CatBoost algorithm for estimating maize above-ground biomass using unmanned aerial vehicle-based multi-source sensor data and SPAD values

Abstract

The rapid and accurate estimation of maize above-ground biomass (AGB) is pivotal for precise agricultural management. The rapid evolution of unmanned aerial vehicles (UAVs) and sensor technology has introduced a novel method for obtaining AGB information. Nevertheless, individual sensors may lack comprehensive data, leading to reduced AGB estimation accuracy in certain scenarios. This study collected UAV multi-spectral (MS) and thermal infrared (TIR) data, alongside soil and plant analyzer development (SPAD) values, from maize across multiple growth stages (jointing, trumpet, and big trumpet) during 2022 and 2023. Diverse data fusion programs were devised to explore the potential of combining multi-source sensor data with SPAD values to estimate AGB. The efficacy of CatBoost was evaluated and benchmarked against Support Vector Regression (SVR) and Random Forest Regression (RFR) algorithms.
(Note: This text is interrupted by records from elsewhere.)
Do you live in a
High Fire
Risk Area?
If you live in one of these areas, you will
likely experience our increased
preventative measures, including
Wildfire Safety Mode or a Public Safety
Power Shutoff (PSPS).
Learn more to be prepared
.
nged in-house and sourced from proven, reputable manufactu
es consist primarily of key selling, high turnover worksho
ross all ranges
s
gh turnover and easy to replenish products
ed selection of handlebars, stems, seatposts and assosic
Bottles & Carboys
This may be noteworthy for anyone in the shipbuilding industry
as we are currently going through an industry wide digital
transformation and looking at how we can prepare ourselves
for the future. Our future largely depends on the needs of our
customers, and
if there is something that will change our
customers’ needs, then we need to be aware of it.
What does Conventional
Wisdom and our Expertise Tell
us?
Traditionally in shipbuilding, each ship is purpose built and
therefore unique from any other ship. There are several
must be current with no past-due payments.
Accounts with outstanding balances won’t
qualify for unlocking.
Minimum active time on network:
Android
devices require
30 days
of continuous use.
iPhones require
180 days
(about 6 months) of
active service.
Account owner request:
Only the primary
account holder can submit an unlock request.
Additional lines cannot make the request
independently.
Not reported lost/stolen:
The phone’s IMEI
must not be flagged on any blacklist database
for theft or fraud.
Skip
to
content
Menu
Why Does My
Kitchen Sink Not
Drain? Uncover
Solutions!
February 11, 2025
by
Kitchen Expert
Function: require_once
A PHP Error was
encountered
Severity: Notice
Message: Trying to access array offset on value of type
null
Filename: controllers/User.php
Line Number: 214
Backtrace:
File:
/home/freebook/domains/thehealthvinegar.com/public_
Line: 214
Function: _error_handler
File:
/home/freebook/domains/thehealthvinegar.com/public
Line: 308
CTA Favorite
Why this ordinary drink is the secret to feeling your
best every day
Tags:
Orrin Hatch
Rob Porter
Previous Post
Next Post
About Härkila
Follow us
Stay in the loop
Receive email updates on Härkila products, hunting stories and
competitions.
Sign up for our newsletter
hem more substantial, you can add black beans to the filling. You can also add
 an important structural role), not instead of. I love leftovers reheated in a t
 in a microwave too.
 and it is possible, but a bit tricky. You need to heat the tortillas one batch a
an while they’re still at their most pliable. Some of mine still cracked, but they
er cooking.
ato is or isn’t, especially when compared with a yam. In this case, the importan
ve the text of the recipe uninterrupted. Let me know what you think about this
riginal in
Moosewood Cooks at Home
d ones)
For the entire growth, findings reveal that the fusion of multi-source sensor data (MS + TIR) can mitigate the data insufficiency in single-sensor estimations. The resulting R2 values range from 0.608 to 0.817. Optimal estimation outcomes were achieved by the fusion of multi-source sensor data with SPAD values (MS + TIR + SPAD), yielding R2 values ranging from 0.685 to 0.872. For a single growth stage, there are variations in the estimation accuracy across different growth stages. From the jointing stage to the big trumpet stage, the estimation accuracy consistently increases, with the highest accuracy observed during the big trumpet stage, with R2 ranging from 0.721 to 0.901. Additionally, in alignment with the results for the entire growth stage, the fusion of multi-source sensor data with SPAD values still yields the highest estimation accuracy during different growth stages. In a comparison of different machine learning algorithms, for both the entire growth stage and single growth stages, SVR, RFR, and CatBoost achieved R2 values ranging from 0.305 to 0.824, 0.368 to 0.881, and 0.451 to 0.901, respectively. Notably, the CatBoost algorithm exhibited heightened estimation accuracy. The fusion of multi-source sensor data with SPAD values combined with the CatBoost algorithm results in accurate and reliable maize AGB estimation accuracy. This high-throughput approach to crop phenotyping is characterized by speed and accuracy and serves as a valuable reference for rapidly acquiring AGB information in this geographical region.